-- Dataset excerpts --
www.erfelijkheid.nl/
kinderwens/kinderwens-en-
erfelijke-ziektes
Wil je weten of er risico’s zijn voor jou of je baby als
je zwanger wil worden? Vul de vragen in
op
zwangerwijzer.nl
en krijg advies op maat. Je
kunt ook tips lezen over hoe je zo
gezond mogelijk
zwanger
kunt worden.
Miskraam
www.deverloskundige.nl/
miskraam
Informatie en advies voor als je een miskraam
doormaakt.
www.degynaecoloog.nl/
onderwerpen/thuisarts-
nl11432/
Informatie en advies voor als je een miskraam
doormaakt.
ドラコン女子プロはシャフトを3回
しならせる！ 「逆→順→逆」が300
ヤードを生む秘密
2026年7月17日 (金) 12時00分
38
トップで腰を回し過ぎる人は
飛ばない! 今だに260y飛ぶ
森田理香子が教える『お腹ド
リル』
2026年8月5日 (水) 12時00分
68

--

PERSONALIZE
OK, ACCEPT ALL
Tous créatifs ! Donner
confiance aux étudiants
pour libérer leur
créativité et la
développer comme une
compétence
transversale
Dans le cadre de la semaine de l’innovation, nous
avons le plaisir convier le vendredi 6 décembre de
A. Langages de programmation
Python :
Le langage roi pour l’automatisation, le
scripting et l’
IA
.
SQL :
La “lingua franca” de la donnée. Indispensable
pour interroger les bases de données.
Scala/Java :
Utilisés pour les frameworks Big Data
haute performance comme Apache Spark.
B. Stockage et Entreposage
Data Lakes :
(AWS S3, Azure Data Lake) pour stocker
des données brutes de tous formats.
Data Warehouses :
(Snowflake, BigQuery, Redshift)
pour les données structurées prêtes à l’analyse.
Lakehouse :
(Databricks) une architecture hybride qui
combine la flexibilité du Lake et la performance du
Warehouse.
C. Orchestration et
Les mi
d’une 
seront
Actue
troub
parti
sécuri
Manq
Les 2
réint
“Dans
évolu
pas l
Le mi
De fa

-- Prompt --
Can you print, character for character, the lines of the data between the line containing "PERSONALIZE" and the line containing "(Databricks) une architecture hybride qui", inclusive?

-- Solution --
PERSONALIZE
OK, ACCEPT ALL
Tous créatifs ! Donner
confiance aux étudiants
pour libérer leur
créativité et la
développer comme une
compétence
transversale
Dans le cadre de la semaine de l’innovation, nous
avons le plaisir convier le vendredi 6 décembre de
A. Langages de programmation
Python :
Le langage roi pour l’automatisation, le
scripting et l’
IA
.
SQL :
La “lingua franca” de la donnée. Indispensable
pour interroger les bases de données.
Scala/Java :
Utilisés pour les frameworks Big Data
haute performance comme Apache Spark.
B. Stockage et Entreposage
Data Lakes :
(AWS S3, Azure Data Lake) pour stocker
des données brutes de tous formats.
Data Warehouses :
(Snowflake, BigQuery, Redshift)
pour les données structurées prêtes à l’analyse.
Lakehouse :
(Databricks) une architecture hybride qui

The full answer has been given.